Myrtle Avenue Brooklyn Partnership celebrates plaza opening
by Benjamin Fang
Jun 26, 2018 | 1201 views | 0 0 comments | 61 61 recommendations | email to a friend | print
It was a moment ten years in the making, but when it finally happened, everyone was all smiles.

Myrtle Avenue Brooklyn Partnership joined elected and city officials last Thursday to officially open the Myrtle Avenue Plaza in Clinton Hill.

Running four blocks down Myrtle Avenue from Emerson Place to Hall Street, the new 25,000-square-foot public space was first proposed a decade ago. It was selected in the first round of the Department of Transportation (DOT)’s pedestrian plaza program, but hit many snags along the way.

Shovels hit the ground in October 2014.

“It has been a long road to get here,” said executive director Meredith Phillips Almeida. “But we’re really happy with the results.”

The organization oversees commercial revitalization on Myrtle Avenue, working with the small businesses to promote their products and services. The partnership also runs a summer jobs program for teens, a food pantry once a month, and organizes art and cultural programs.

Prior to the plaza, a 20-inch median used to separate Myrtle Avenue proper from the service road. Almeida noted that the bus stops were on that median, and commuters used to wait on the narrow space for the bus to come or to cross the street.

“It really wasn’t ideal,” she said.

Almeida added that before the $7 million plaza was built and the pedestrian space was extended, there was no real place where people could just stop to sit on a bench, enjoy their coffee, or eat their lunch on a nice day.

In addition to serving all those passive uses, the space will also be used for community and cultural events.

“We have this wonderful community of artists and musicians, and people doing fitness activities and educational events,” she said. “This is now a space where that can take place.”

According to Almeida, research shows that the longer you spend in a commercial district, the more likely you are to spend some money in the area. That’s important for the commercial corridor, 85 percent of which is comprised of small mom-and-pop shops.

“They very much need the foot traffic right now,” she said. “We’re hoping we can leverage this plaza to help drive more people to our small businesses.”

Ahmad Samhan, owner of the taqueria Villa Pancho, said he thought the plaza was a wonderful idea.
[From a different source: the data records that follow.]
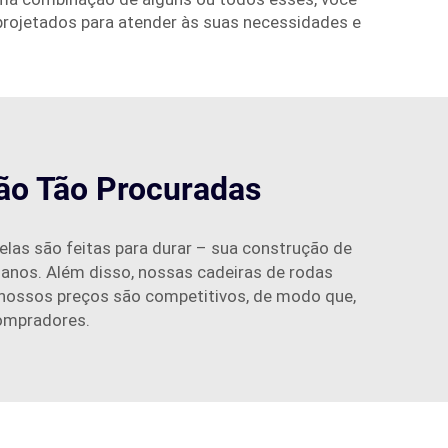
projetados para atender às suas necessidades e
ão Tão Procuradas
elas são feitas para durar – sua construção de
anos. Além disso, nossas cadeiras de rodas
a, nossos preços são competitivos, de modo que,
compradores.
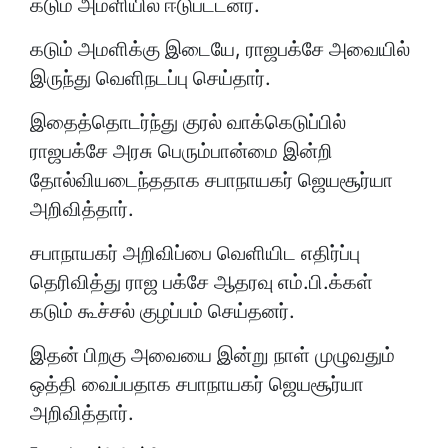
கடும் அமளியில் ஈடுபட்டனர்.
கடும் அமளிக்கு இடையே, ராஜபக்சே அவையில்
இருந்து வெளிநடப்பு செய்தார்.
இதைத்தொடர்ந்து குரல் வாக்கெடுப்பில்
ராஜபக்சே அரசு பெரும்பான்மை இன்றி
தோல்வியடைந்ததாக சபாநாயகர் ஜெயசூர்யா
அறிவித்தார்.
சபாநாயகர் அறிவிப்பை வெளியிட எதிர்ப்பு
தெரிவித்து ராஜ பக்சே ஆதரவு எம்.பி.க்கள்
கடும் கூச்சல் குழப்பம் செய்தனர்.
இதன் பிறகு அவையை இன்று நாள் முழுவதும்
ஒத்தி வைப்பதாக சபாநாயகர் ஜெயசூர்யா
அறிவித்தார்.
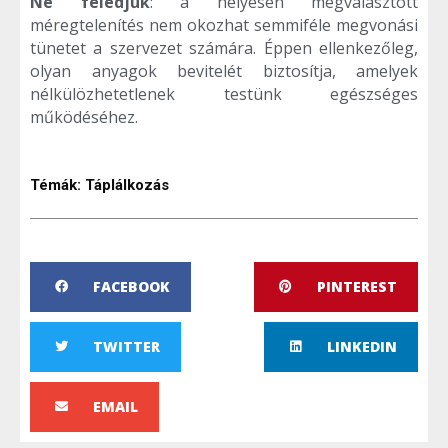
Ne feledjük
: a helyesen megválasztott
méregtelenítés nem okozhat semmiféle megvonási
tünetet a szervezet számára. Éppen ellenkezőleg,
olyan anyagok bevitelét biztosítja, amelyek
nélkülözhetetlenek testünk egészséges
működéséhez.
Témák:
Táplálkozás
FACEBOOK
PINTEREST
TWITTER
LINKEDIN
EMAIL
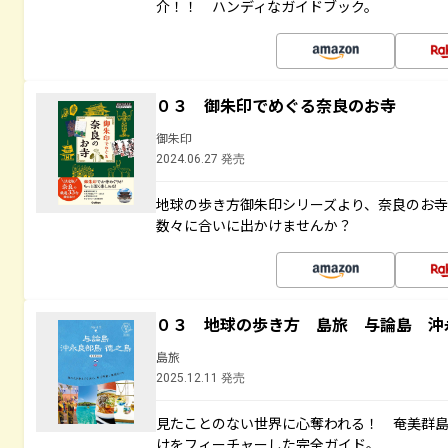
介！！ ハンディなガイドブック。
０３ 御朱印でめぐる奈良のお寺
御朱印
2024.06.27 発売
地球の歩き方御朱印シリーズより、奈良のお
数々に合いに出かけませんか？
０３ 地球の歩き方 島旅 与論島 沖
島旅
2025.12.11 発売
見たことのない世界に心奪われる！ 奄美群
けをフィーチャーした完全ガイド。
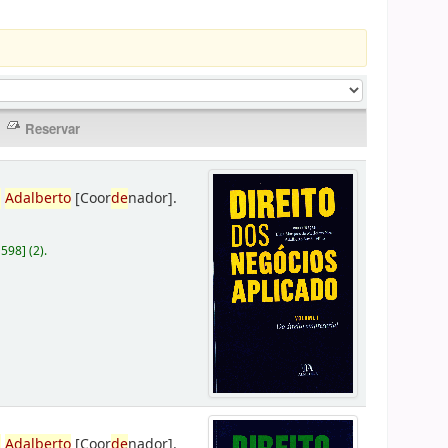
,
Adalberto
[Coor
de
nador]
.
D598
]
(2).
,
Adalberto
[Coor
de
nador]
.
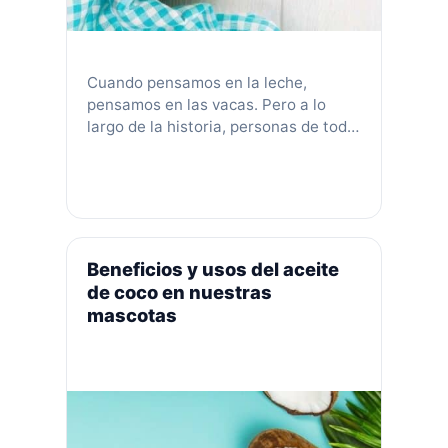
Cuando pensamos en la leche,
pensamos en las vacas. Pero a lo
largo de la historia, personas de todo
el mundo han disfrutado de leche
fresca, cruda y fermentada de una
variedad diferente de especies
animales, tales como: la oveja y la
cabra. En las últimas décadas, la
leche de vaca y otras especies se …
Beneficios y usos del aceite
Leer más
de coco en nuestras
mascotas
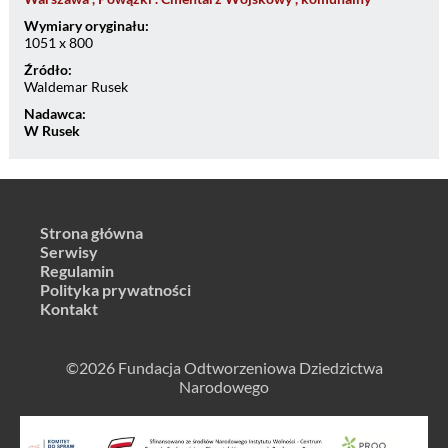
Wymiary oryginału:
1051 x 800
Źródło:
Waldemar Rusek
Nadawca:
W Rusek
Strona główna
Serwisy
Regulamin
Polityka prywatności
Kontakt
©2026 Fundacja Odtworzeniowa Dziedzictwa
Narodowego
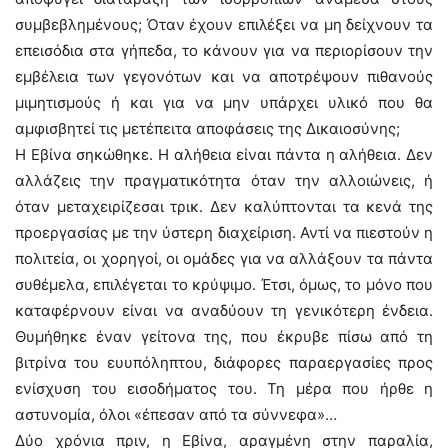
συμβεβλημένους; Όταν έχουν επιλέξει να μη δείχνουν τα
επεισόδια στα γήπεδα, το κάνουν για να περιορίσουν την
εμβέλεια των γεγονότων και να αποτρέψουν πιθανούς
μιμητισμούς ή και για να μην υπάρχει υλικό που θα
αμφισβητεί τις μετέπειτα αποφάσεις της Δικαιοσύνης;
Η Εβίνα σηκώθηκε. Η αλήθεια είναι πάντα η αλήθεια. Δεν
αλλάζεις την πραγματικότητα όταν την αλλοιώνεις, ή
όταν μεταχειρίζεσαι τρικ. Δεν καλύπτονται τα κενά της
προεργασίας με την ύστερη διαχείριση. Αντί να πιεστούν η
πολιτεία, οι χορηγοί, οι ομάδες για να αλλάξουν τα πάντα
συθέμελα, επιλέγεται το κρύψιμο. Έτσι, όμως, το μόνο που
καταφέρνουν είναι να αναδύουν τη γενικότερη ένδεια.
Θυμήθηκε έναν γείτονα της, που έκρυβε πίσω από τη
βιτρίνα του ευυπόληπτου, διάφορες παραεργασίες προς
ενίσχυση του εισοδήματος του. Τη μέρα που ήρθε η
αστυνομία, όλοι «έπεσαν από τα σύννεφα»…
Δύο χρόνια πριν, η Εβίνα, αραγμένη στην παραλία,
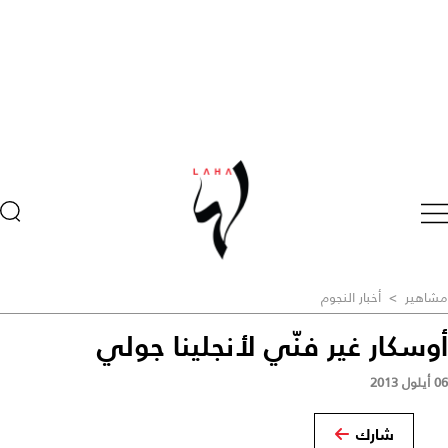
مشاهير
>
أخبار النجوم
أوسكار غير فنّي لأنجلينا جولي
06 أيلول 2013
شارك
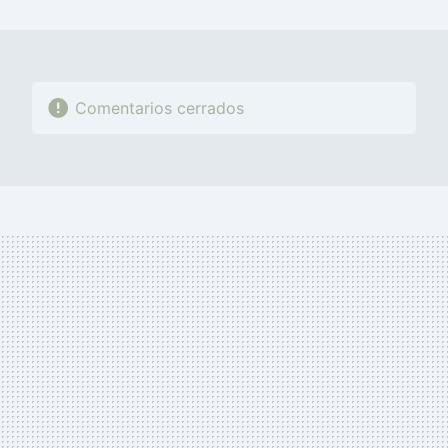
MAIL
Comentarios cerrados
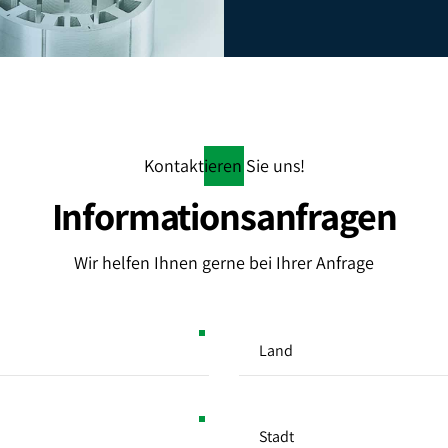
Kontaktieren Sie uns!
Informationsanfragen
Wir helfen Ihnen gerne bei Ihrer Anfrage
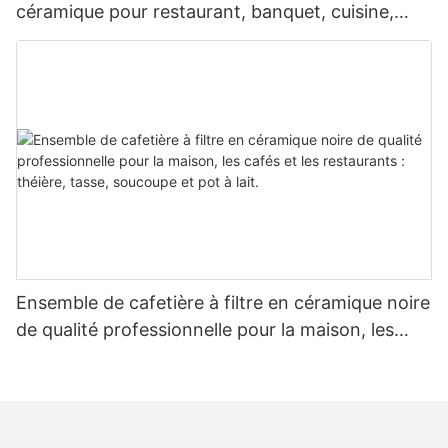
céramique pour restaurant, banquet, cuisine,
maison, hôtel, vaisselle commerciale pour steak,
salade, soupe, dessert
Ensemble de cafetière à filtre en céramique noire
de qualité professionnelle pour la maison, les
cafés et les restaurants : théière, tasse,
soucoupe et pot à lait.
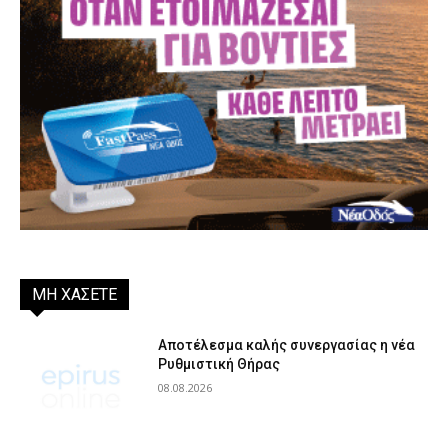
ΜΗ ΧΑΣΕΤΕ
Αποτέλεσμα καλής συνεργασίας η νέα
Ρυθμιστική Θήρας
08.08.2026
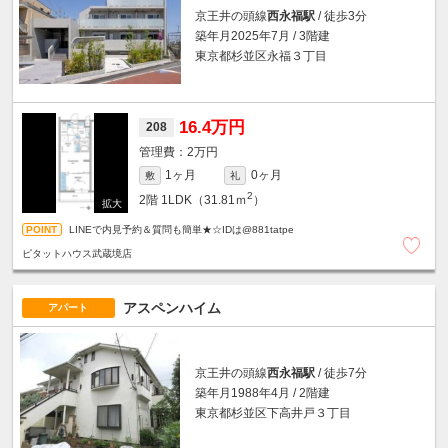
京王井の頭線
西永福駅
/ 徒歩3分
築年月2025年7月 / 3階建
東京都杉並区永福３丁目
16.4万円
208
2万円
1ヶ月
0ヶ月
敷
礼
2
2階
1LDK（31.81ｍ
）
LINEで内見予約＆質問も簡単★☆IDは@881tatpe
ピタットハウス武蔵境店
アスペンハイム
アパート
京王井の頭線
西永福駅
/ 徒歩7分
築年月1988年4月 / 2階建
東京都杉並区下高井戸３丁目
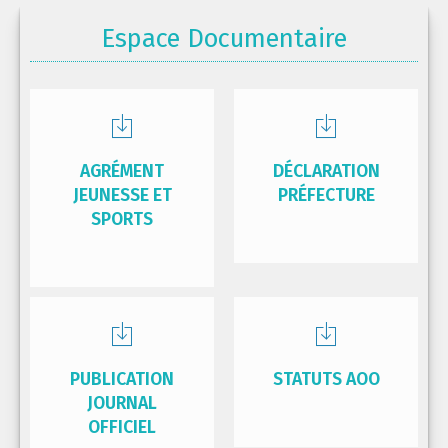
Espace Documentaire
AGRÉMENT
DÉCLARATION
JEUNESSE ET
PRÉFECTURE
SPORTS
PUBLICATION
STATUTS AOO
JOURNAL
OFFICIEL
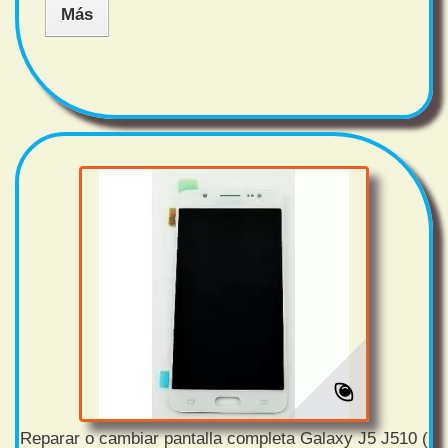
Más
Reparar o cambiar pantalla completa Galaxy J5 J510 (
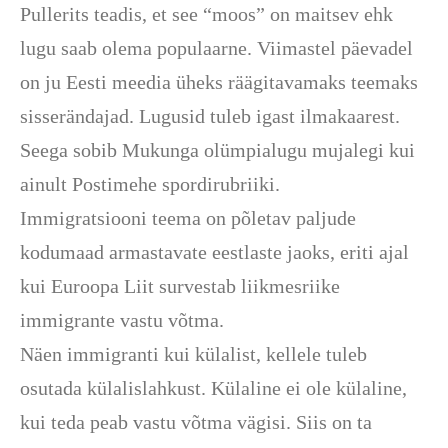
Pullerits teadis, et see “moos” on maitsev ehk
lugu saab olema populaarne. Viimastel päevadel
on ju Eesti meedia üheks räägitavamaks teemaks
sisserändajad. Lugusid tuleb igast ilmakaarest.
Seega sobib Mukunga olümpialugu mujalegi kui
ainult Postimehe spordirubriiki.
Immigratsiooni teema on põletav paljude
kodumaad armastavate eestlaste jaoks, eriti ajal
kui Euroopa Liit survestab liikmesriike
immigrante vastu võtma.
Näen immigranti kui külalist, kellele tuleb
osutada külalislahkust. Külaline ei ole külaline,
kui teda peab vastu võtma vägisi. Siis on ta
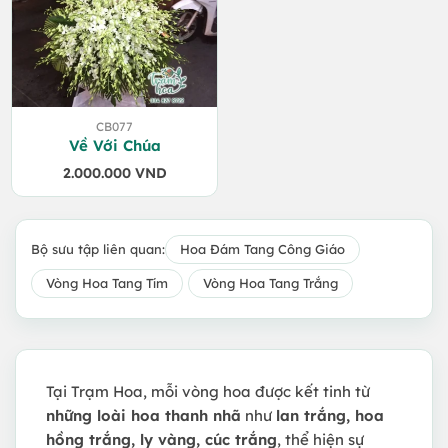
CB077
Về Với Chúa
2.000.000
VND
Bộ sưu tập liên quan:
Hoa Đám Tang Công Giáo
Vòng Hoa Tang Tím
Vòng Hoa Tang Trắng
Tại Trạm Hoa, mỗi vòng hoa được kết tinh từ
những loài hoa thanh nhã
như
lan trắng, hoa
hồng trắng, ly vàng, cúc trắng
, thể hiện sự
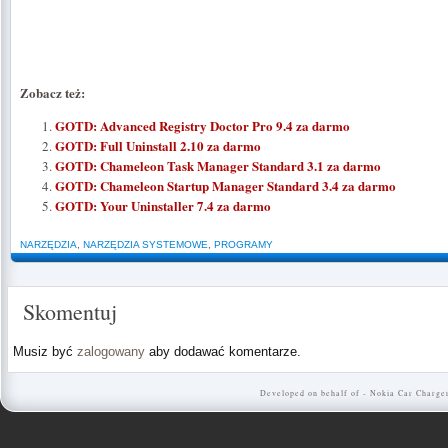
Zobacz też:
GOTD: Advanced Registry Doctor Pro 9.4 za darmo
GOTD: Full Uninstall 2.10 za darmo
GOTD: Chameleon Task Manager Standard 3.1 za darmo
GOTD: Chameleon Startup Manager Standard 3.4 za darmo
GOTD: Your Uninstaller 7.4 za darmo
NARZĘDZIA
,
NARZĘDZIA SYSTEMOWE
,
PROGRAMY
Skomentuj
Musiz być
zalogowany
aby dodawać komentarze.
Developed on behalf of -
Nokia Car Charge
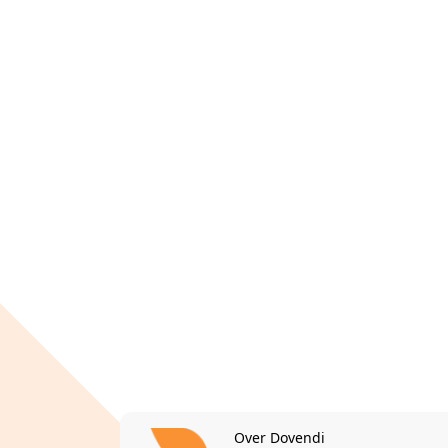
Over Dovendi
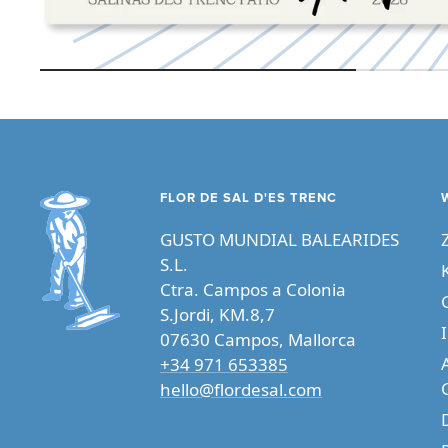
FLOR DE SAL D'ES TRENC
GUSTO MUNDIAL BALEARIDES
S.L.
Ctra. Campos a Colonia
S.Jordi, KM.8,7
07630 Campos, Mallorca
+34 971 653385
hello@flordesal.com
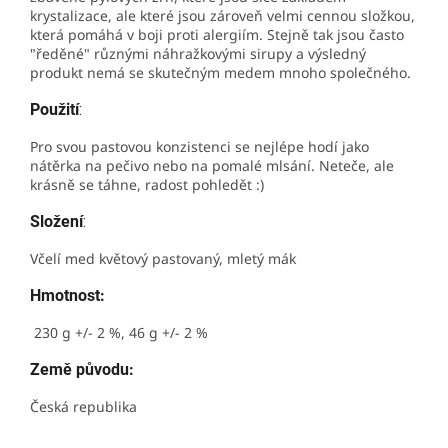
krystalizace, ale které jsou zároveň velmi cennou složkou,
která pomáhá v boji proti alergiím. Stejně tak jsou často
"ředěné" různými náhražkovými sirupy a výsledný
produkt nemá se skutečným medem mnoho společného.
Použití
:
Pro svou pastovou konzistenci se nejlépe hodí jako
nátěrka na pečivo nebo na pomalé mlsání. Neteče, ale
krásně se táhne, radost pohledět :)
Složení
:
Včelí med květový pastovaný, mletý mák
Hmotnost:
230 g +/- 2 %, 46 g +/- 2 %
Země původu:
Česká republika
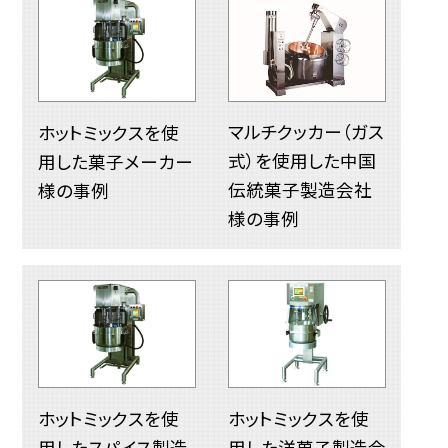
マルチクッカー（ガス
ホットミックスを使
式）を使用した中国
用した菓子メーカー
伝統菓子製造会社
様の事例
様の事例
ホットミックスを使
ホットミックスを使
用したスパイス製造
用した洋菓子製造会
Samhan owned the Middle Eastern restaurant Zaytoon’s for 16 years, but converted the spot into a taqueria two years ago.

In addition to giving locals a safer space to walk, the plaza will also become a gathering place, he said.

“We’re hoping that it will attract new customers, give the locals an opportunity to stay in the neighborhood as well and spend some of their money here, as opposed to going outside and spending it there,” Samhan said.

He noted that the long construction time was tough for area businesses, which suffered throughout the delays. But Samhan said he hopes the wait was worth it.

“The patrons, the local merchants and even the residents of our neighborhood, we’re hoping that our patience will pay off,” he said.

He added that having grown up and lived in Clinton Hill for 45 years, he hopes Myrtle Avenue will no longer be a street that people pass through, but a destination for visitors.

“Just the beautification of Myrtle Avenue,” he said, “it’s a beautiful thing to have witnessed.”

Clinton Hill resident Shirley Gadson, who proudly said she has lived in the neighborhood for 40 years, said she loved the plaza because it brings the community “into the 21st century.” She was somewhat skeptical at first, worried about the noise and having more people on the street.

But now that it’s here, Gadson said she likes that people can enjoy themselves just by sitting on the benches and taking a break.

“I live right here and I can go on my terrace, but it was just nice to sit down and say hello to the people who were passing by,” she said.

Gadson said she expects more people in the area, especially if there are constant events happening at the plaza, such as live music or yoga.

However, the longtime Clinton Hill resident did have one request. She said she wants the bus stop moved back over to Ryerson Street “where it belongs.”

The ribbon-cutting ceremony last week also marked the start of Move On Myrtle, the partnership’s summer series of free events and programs at the plaza. The series includes fitness on Mondays, kids programs on Tuesdays and live music on Wednesdays through September.